Exercise goal
Swap every "ajedrez" in the text of the entries below for "dominó" and leave everything else unchanged. Omit the pictures from your answer.

Task data
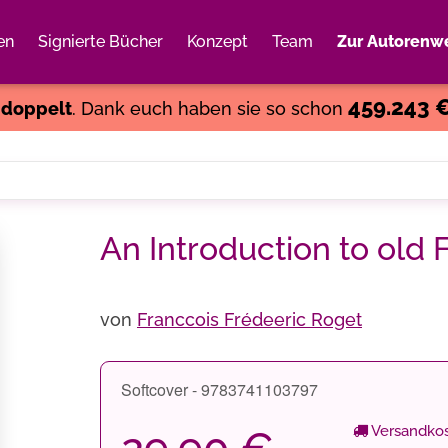
en
Signierte Bücher
Konzept
Team
Zur Autorenwe
Weiter einkaufen
Close
459.243 
s
doppelt
. Dank euch haben sie so schon
An Introduction to old 
von
Franccois Frédeeric Roget
Softcover - 9783741103797
Versandkos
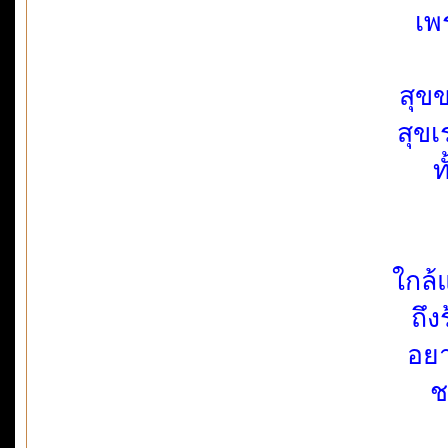
เพ
สุขข
สุขเ
ท
ใกล้
ถึง
อยา
ช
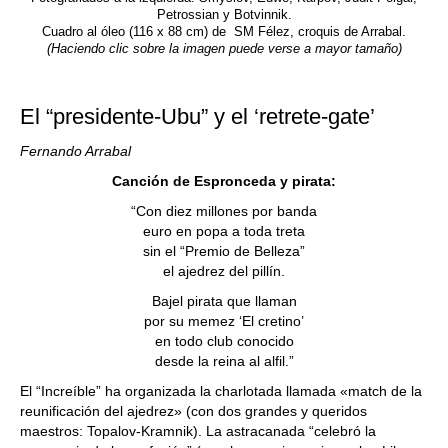
Petrossian y Botvinnik.
Cuadro al óleo (116 x 88 cm) de SM Félez, croquis de Arrabal.
(Haciendo clic sobre la imagen puede verse a mayor tamaño)
El “presidente-Ubu” y el ‘retrete-gate’
Fernando Arrabal
Canción de Espronceda y pirata:
“Con diez millones por banda
euro en popa a toda treta
sin el “Premio de Belleza”
el ajedrez del pillín.
Bajel pirata que llaman
por su memez ‘El cretino’
en todo club conocido
desde la reina al alfil.”
El “Increíble” ha organizada la charlotada llamada «match de la
reunificación del ajedrez» (con dos grandes y queridos
maestros: Topalov-Kramnik). La astracanada “celebró la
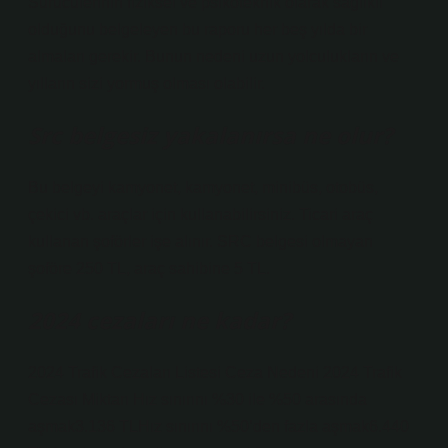
Sürücülerinin fiziksel ve psikoteknik olarak sağlıklı
olduğunu belgeleyen bu raporu her beş yılda bir
almaları gerekir. Bunun nedeni uzun yolculukların ve
yılların sizi yormuş olması olabilir.
Src belgesiz yakalanırsa ne olur?
Bu belgeyi kamyonet, kamyonet, minibüs, otobüs,
çekici vb. araçlar için kullanabilirsiniz. Ticari araç
kullanan şoförler işe alınır. SRC belgesi olmayan
şoföre 250 TL, araç sahibine 5 TL.
2024 cezaları ne kadar?
2024 Trafik Cezaları Listesi Ceza Nedeni 2024 Trafik
Cezası Miktarı Hız sınırını %30 ile %50 arasında
aşmak3.136 TLHız sınırını %50’den fazla aşmak6.440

Answer space
en
Signierte Bücher
Konzept
Team
Zur Autorenwe
Weiter einkaufen
Close
459.243 
s
doppelt
. Dank euch haben sie so schon
An Introduction to old 
von
Franccois Frédeeric Roget
Softcover - 9783741103797
Versandkos
เพ
สุขข
สุขเ
ท
ใกล้
ถึง
อยา
ช
Petrossian y Botvinnik.
Cuadro al óleo (116 x 88 cm) de SM Félez, croquis de Arrabal.
(Haciendo clic sobre la imagen puede verse a mayor tamaño)
El “presidente-Ubu” y el ‘retrete-gate’
Fernando Arrabal
Canción de Espronceda y pirata:
“Con diez millones por banda
euro en popa a toda treta
sin el “Premio de Belleza”
el dominó del pillín.
Bajel pirata que llaman
por su memez ‘El cretino’
en todo club conocido
desde la reina al alfil.”
El “Increíble” ha organizada la charlotada llamada «match de la
reunificación del dominó» (con dos grandes y queridos
maestros: Topalov-Kramnik). La astracanada “celebró la
Sürücülerinin fiziksel ve psikoteknik olarak sağlıklı
olduğunu belgeleyen bu raporu her beş yılda bir
almaları gerekir. Bunun nedeni uzun yolculukların ve
yılların sizi yormuş olması olabilir.
Src belgesiz yakalanırsa ne olur?
Bu belgeyi kamyonet, kamyonet, minibüs, otobüs,
çekici vb. araçlar için kullanabilirsiniz. Ticari araç
kullanan şoförler işe alınır. SRC belgesi olmayan
şoföre 250 TL, araç sahibine 5 TL.
2024 cezaları ne kadar?
2024 Trafik Cezaları Listesi Ceza Nedeni 2024 Trafik
Cezası Miktarı Hız sınırını %30 ile %50 arasında
aşmak3.136 TLHız sınırını %50’den fazla aşmak6.440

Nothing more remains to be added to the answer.